In dit hoofdstuk wordt de analyse en discussie van de gevonden data beschreven. In de eerste paragraaf komen de bevindingen rondom de materialiteitsanalyse aan bod, waarna in paragraaf twee de bevindingen rondom het stakeholder engagement aan bod komen. Per paragraaf komen eerst de algemene bevindingen aan bod, waarna de bevindingen per sector en tot slot de bevindingen per landentype worden weergegeven. Tot slot worden in de derde paragraaf verbanden gezocht tussen de materialiteitsanalyse en het stakeholder engagement. Elke paragraaf leidt tot een korte tussenconclusie, waarna in hoofdstuk 7 de algehele conclusie aan bod komt.

§ 6.1 Materialiteitsanalyse

De derde deelvaag richt zich op de toelichting op het proces van de materialiteitsanalyse in een Integrated Report.
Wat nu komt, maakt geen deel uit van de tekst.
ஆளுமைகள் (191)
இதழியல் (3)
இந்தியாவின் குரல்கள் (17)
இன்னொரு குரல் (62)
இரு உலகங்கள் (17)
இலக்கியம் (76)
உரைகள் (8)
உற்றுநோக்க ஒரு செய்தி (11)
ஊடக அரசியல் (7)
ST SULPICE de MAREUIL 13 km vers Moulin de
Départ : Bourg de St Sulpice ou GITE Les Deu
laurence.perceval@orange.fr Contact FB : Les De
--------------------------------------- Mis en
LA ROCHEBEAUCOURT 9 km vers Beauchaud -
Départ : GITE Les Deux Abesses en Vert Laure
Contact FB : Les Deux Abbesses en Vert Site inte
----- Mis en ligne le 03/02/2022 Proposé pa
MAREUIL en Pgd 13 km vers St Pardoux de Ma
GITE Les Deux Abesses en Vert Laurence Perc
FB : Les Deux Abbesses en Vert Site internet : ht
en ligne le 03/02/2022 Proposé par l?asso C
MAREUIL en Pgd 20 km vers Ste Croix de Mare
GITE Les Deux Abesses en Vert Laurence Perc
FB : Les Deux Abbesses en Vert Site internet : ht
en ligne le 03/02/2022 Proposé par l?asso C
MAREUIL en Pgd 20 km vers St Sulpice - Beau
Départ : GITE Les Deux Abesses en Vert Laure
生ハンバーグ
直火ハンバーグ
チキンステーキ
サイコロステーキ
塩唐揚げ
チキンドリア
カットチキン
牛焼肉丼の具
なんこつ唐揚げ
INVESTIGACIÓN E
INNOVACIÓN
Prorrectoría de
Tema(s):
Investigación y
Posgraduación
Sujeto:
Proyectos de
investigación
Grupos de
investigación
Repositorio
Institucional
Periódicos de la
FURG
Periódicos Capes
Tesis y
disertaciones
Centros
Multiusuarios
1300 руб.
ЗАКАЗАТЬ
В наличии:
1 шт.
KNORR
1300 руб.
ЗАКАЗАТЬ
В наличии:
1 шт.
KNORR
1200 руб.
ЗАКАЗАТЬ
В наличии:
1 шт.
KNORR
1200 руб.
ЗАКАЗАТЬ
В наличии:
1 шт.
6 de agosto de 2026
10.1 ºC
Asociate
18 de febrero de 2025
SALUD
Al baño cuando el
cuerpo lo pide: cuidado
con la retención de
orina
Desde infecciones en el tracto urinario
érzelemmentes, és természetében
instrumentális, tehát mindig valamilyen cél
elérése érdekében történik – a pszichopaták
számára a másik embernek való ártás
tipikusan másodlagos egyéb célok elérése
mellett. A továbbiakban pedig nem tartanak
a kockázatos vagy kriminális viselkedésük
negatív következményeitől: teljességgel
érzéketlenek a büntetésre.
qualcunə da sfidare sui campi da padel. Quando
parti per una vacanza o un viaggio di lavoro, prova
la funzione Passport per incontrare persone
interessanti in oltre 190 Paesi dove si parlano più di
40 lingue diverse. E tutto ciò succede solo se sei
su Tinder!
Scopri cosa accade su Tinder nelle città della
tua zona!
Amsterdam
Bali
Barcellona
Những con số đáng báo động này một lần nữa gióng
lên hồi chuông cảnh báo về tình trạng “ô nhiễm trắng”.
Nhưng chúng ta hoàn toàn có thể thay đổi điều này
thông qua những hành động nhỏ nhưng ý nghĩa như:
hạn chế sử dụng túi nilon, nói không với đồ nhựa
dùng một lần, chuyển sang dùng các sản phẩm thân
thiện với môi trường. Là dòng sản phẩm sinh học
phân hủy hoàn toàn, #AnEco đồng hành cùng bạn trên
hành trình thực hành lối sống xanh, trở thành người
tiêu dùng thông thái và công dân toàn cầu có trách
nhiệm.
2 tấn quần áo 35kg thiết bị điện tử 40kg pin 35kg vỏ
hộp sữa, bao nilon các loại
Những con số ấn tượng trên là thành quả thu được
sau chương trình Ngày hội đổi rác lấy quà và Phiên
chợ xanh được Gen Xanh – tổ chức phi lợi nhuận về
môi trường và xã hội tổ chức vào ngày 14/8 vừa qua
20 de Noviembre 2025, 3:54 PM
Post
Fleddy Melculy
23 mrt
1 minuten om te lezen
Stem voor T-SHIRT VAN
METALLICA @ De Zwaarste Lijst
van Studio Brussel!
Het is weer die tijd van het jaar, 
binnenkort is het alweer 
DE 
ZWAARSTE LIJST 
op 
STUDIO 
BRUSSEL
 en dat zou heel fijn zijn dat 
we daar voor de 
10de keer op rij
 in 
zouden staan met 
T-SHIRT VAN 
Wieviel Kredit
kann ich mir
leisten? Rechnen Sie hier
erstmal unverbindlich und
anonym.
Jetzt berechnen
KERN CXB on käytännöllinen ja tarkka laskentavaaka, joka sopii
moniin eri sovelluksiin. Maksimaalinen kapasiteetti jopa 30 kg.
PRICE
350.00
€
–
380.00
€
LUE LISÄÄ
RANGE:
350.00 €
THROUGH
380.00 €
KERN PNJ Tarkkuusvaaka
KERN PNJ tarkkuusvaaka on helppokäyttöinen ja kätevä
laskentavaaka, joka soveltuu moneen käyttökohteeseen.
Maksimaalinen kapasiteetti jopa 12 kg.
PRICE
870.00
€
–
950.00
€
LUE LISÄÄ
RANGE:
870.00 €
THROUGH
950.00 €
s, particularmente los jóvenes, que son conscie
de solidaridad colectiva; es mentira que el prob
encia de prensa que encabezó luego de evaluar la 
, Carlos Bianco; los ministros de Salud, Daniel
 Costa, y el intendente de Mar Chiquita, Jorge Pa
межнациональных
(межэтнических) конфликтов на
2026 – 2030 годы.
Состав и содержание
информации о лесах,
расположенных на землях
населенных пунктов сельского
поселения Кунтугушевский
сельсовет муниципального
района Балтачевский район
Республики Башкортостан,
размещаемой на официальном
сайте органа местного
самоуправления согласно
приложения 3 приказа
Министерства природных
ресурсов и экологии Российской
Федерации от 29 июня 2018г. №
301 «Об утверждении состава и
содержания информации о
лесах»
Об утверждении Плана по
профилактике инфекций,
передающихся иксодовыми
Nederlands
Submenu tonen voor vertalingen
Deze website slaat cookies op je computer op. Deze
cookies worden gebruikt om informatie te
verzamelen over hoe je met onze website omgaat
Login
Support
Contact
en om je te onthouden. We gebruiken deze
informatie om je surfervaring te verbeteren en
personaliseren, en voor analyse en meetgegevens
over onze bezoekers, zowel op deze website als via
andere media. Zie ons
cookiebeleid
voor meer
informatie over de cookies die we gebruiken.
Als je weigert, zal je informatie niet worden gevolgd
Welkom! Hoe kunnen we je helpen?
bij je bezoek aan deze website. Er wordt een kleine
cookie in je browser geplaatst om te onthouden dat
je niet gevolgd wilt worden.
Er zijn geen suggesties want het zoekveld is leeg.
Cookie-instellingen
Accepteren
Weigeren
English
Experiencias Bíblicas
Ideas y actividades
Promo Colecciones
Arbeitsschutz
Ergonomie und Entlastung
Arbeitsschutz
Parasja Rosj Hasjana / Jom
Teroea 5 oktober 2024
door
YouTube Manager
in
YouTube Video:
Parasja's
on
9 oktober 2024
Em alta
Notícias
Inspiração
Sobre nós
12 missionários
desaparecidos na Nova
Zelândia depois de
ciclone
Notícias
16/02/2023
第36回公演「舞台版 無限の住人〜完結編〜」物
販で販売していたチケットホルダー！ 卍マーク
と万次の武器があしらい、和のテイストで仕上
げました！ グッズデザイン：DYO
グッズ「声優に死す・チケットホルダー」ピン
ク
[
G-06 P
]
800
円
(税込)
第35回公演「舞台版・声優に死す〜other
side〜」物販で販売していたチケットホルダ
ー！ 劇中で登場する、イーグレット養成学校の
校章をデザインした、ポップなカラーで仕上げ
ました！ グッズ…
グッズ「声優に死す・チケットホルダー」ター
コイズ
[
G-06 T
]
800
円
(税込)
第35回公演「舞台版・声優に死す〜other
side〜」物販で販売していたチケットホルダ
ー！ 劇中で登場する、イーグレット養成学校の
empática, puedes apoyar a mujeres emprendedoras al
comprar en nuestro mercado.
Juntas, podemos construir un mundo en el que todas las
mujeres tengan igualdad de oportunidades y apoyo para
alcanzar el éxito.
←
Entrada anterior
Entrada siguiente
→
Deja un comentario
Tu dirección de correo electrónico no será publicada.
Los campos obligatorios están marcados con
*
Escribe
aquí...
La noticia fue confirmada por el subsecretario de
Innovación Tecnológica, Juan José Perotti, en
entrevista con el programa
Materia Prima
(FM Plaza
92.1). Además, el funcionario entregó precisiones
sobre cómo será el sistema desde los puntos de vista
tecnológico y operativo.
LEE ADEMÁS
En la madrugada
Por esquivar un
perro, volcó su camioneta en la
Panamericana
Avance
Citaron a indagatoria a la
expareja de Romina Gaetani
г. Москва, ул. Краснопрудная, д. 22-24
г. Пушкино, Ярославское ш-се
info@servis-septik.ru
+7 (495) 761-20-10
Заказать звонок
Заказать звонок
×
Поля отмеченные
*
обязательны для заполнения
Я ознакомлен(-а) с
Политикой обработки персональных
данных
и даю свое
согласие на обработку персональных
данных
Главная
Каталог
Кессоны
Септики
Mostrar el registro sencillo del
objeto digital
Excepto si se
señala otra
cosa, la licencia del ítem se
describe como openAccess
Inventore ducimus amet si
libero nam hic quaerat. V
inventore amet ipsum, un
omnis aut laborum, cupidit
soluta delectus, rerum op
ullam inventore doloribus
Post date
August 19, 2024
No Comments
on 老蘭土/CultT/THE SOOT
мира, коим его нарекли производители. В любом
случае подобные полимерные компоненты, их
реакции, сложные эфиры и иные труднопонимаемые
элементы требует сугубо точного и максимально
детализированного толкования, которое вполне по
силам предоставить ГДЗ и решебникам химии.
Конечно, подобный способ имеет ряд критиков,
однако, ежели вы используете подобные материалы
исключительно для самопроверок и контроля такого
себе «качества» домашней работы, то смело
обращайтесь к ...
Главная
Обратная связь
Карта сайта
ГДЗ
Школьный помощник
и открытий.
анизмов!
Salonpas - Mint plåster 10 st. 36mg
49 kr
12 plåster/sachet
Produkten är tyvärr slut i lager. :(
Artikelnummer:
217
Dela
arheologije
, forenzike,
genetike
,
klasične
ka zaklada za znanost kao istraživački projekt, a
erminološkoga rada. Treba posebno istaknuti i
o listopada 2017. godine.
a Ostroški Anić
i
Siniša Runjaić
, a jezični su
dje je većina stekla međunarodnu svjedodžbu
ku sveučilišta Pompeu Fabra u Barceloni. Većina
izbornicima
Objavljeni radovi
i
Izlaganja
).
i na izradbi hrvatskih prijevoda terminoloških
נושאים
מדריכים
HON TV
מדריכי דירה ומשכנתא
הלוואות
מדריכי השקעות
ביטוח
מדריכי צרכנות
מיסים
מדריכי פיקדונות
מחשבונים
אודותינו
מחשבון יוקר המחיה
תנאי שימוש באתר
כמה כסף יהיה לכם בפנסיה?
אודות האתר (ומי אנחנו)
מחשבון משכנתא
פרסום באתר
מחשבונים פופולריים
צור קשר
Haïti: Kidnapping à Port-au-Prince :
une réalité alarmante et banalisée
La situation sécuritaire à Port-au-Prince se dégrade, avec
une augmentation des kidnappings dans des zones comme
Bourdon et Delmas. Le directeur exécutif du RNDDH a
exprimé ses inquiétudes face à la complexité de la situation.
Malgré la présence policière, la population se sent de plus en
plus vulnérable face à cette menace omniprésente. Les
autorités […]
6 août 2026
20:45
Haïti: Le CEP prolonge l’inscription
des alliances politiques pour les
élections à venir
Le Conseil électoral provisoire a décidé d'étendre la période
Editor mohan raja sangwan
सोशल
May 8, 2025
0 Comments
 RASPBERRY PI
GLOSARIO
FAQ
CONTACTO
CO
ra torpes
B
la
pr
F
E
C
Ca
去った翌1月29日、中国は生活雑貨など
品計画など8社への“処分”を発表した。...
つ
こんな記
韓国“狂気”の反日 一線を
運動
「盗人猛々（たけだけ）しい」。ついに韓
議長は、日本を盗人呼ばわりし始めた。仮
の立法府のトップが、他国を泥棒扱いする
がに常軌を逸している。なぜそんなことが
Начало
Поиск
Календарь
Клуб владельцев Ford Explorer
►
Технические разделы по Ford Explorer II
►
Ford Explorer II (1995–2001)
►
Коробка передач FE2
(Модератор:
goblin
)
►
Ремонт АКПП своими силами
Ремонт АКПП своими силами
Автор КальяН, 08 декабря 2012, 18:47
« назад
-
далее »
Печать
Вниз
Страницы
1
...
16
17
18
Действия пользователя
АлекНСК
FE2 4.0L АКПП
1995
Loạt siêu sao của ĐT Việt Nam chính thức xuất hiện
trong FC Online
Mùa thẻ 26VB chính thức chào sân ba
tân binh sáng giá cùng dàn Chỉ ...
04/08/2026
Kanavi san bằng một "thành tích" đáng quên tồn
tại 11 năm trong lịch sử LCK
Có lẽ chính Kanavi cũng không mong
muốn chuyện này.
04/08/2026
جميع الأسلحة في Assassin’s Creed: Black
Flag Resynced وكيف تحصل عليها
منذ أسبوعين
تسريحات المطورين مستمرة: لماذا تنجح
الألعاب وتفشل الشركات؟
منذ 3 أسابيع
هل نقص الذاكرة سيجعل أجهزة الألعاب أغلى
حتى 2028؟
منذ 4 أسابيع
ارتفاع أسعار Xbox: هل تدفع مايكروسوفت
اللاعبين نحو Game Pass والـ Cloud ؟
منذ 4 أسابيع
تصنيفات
Deze toelichting op het proces heb ik door middel van het opzoeken van een aantal zaken in het Integrated Report geanalyseerd, namelijk:

- Vaststellen hoeveel woorden het rapport wijdt aan de toelichting op het proces vergeleken met de hoeveelheid woorden van het gehele rapport.

- Daarnaast vaststellen of de materialiteitsanalyse is weergegeven in een matrix, zoals een tabel of een grafiek.

- Het in kaart brengen van de materiële onderwerpen welke de onderneming geformuleerd heeft.

- Nagaan of een samenvatting van de materialiteitsanalyse is weergegeven waarin staat waar de materiële onderwerpen in het rapport te vinden zijn.

Ik start met een algemene analyse, waarna ik verder ga met eventuele bevindingen tussen de sectoren en de landen.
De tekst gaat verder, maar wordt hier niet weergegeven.